The onboard data management system provides high-quality computer-generated reports with color graphics and video stills. Any defect in the installation can be identified and corrected before initiating the curing process. With traditional liners, most defects are excavated and replaced after the liner has been cured. In addition, sensors in the light train allow the installer to monitor parameters such as air temperature and pressure throughout the entire line, which results in uniform curing. This is not possible with felt liners.

“Being a local contractor, we have a vested interest in selecting the best materials for our local clients,” said Jim Hess, HRI project manager. “Due to the many advantages the UV light-cured liners like Lightstream have over other types of lining systems, we felt they were the best fit for the borough’s project.”

Once a sewer main was lined, VPS installed lateral connection liners at each of the lateral reinstatements to seal the sewer main lining at these points. Without these lateral connection liners, the amount of reduction in infiltration within the system would be minimal. VPS utilized EPROS DrainLCR lateral connection liner for the project. The liner consists of a silicate reaction resin-coated felt tubing that is installed by using trenchless “pull in, inflate and cure” methods. The system included approximately 12 in. of liner in each of the laterals, as well as a full wrap within the sewer main. This provided both a watertight seal and stable connection with the main pipe.

Finally, THC installed Multiplexx PVCP liners within the brick manholes. This patented composite lining system stopped infiltration between the bricks and provided corrosion protection. Just like CIPP, the resin-saturated liners are installed under pressure. The installation process uses constant air pressure to force the liner to the contours of the brick manholes. Super-heated water is pumped into the liner to accelerate curing of the modified epoxy resins.

Project Follow-Up
The entire project is scheduled to be completed in December 2009, in compliance with the DEP consent order. If conventional open-cut construction methods had been used, the borough would have missed its deadline and the estimated construction cost would have been more than double the current estimated cost.

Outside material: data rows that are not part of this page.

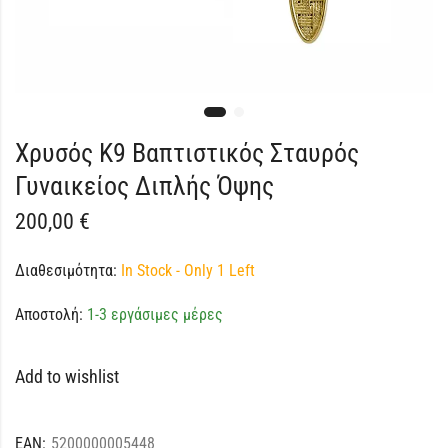
Χρυσός Κ9 Βαπτιστικός Σταυρός
Γυναικείος Διπλής Όψης
200,00
€
Διαθεσιμότητα:
In Stock - Only 1 Left
Αποστολή:
1-3 εργάσιμες μέρες
Add to wishlist
EAN:
5200000005448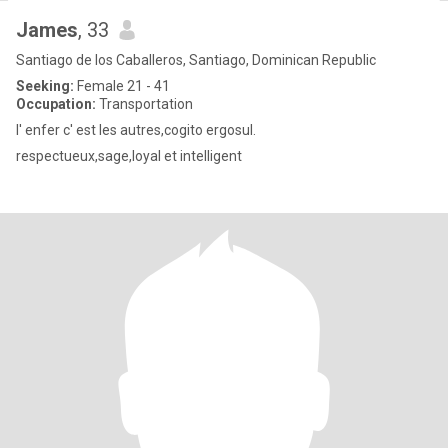
James
, 33
Santiago de los Caballeros, Santiago, Dominican Republic
Seeking:
Female 21 - 41
Occupation:
Transportation
l' enfer c' est les autres,cogito ergosul.
respectueux,sage,loyal et intelligent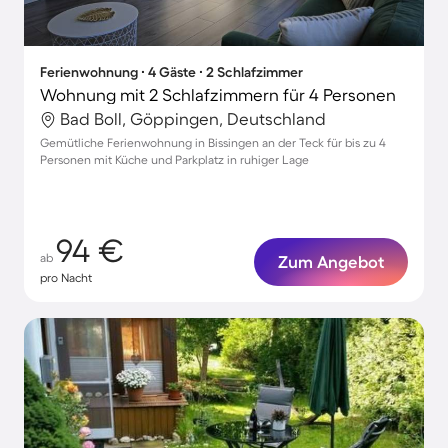
Ferienwohnung ∙ 4 Gäste ∙ 2 Schlafzimmer
Wohnung mit 2 Schlafzimmern für 4 Personen
Bad Boll, Göppingen, Deutschland
Gemütliche Ferienwohnung in Bissingen an der Teck für bis zu 4
Personen mit Küche und Parkplatz in ruhiger Lage
94 €
ab
Zum Angebot
pro Nacht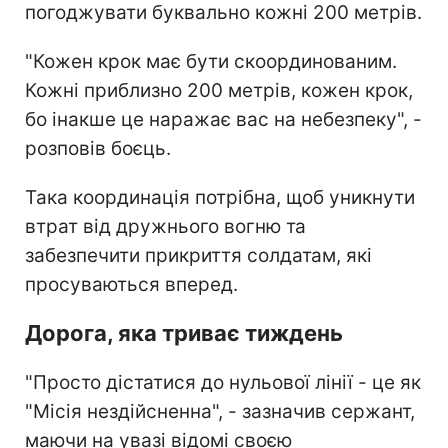
погоджувати буквально кожні 200 метрів.
"Кожен крок має бути скоординованим.
Кожні приблизно 200 метрів, кожен крок,
бо інакше це наражає вас на небезпеку", -
розповів боєць.
Така координація потрібна, щоб уникнути
втрат від дружнього вогню та
забезпечити прикриття солдатам, які
просуваються вперед.
Дорога, яка триває тиждень
"Просто дістатися до нульової лінії - це як
"Місія нездійсненна", - зазначив сержант,
маючи на увазі відомі своєю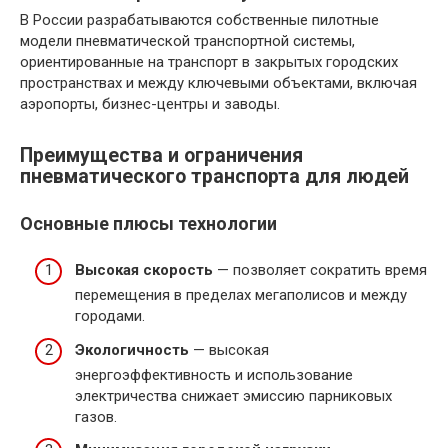
В России разрабатываются собственные пилотные
модели пневматической транспортной системы,
ориентированные на транспорт в закрытых городских
пространствах и между ключевыми объектами, включая
аэропорты, бизнес-центры и заводы.
Преимущества и ограничения
пневматического транспорта для людей
Основные плюсы технологии
Высокая скорость
— позволяет сократить время
перемещения в пределах мегаполисов и между
городами.
Экологичность
— высокая
энергоэффективность и использование
электричества снижает эмиссию парниковых
газов.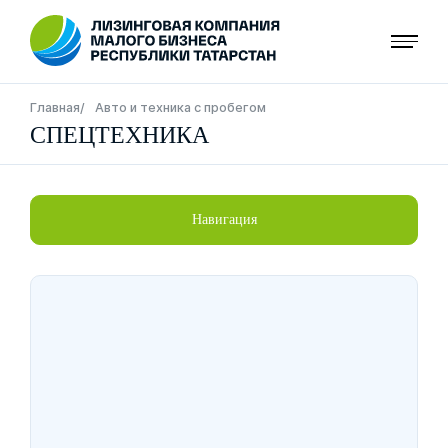
Перейти
к
основному
содержанию
Строка
Главная
Авто и техника с пробегом
СПЕЦТЕХНИКА
навигации
Навигация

A Pennsylvania borough had outdated sewer infrastructure that caused excessive infiltration and inflow to enter its collection system during wet weather.
To meet a consent order and agreement, the borough developed its Wet Weather Sewage Flow Management Plan, which included plans to rehabilitate mains and manholes using trenchless technology.
By eliminating the need for open-cut methods, the borough cut construction costs in half and met its compliance deadline.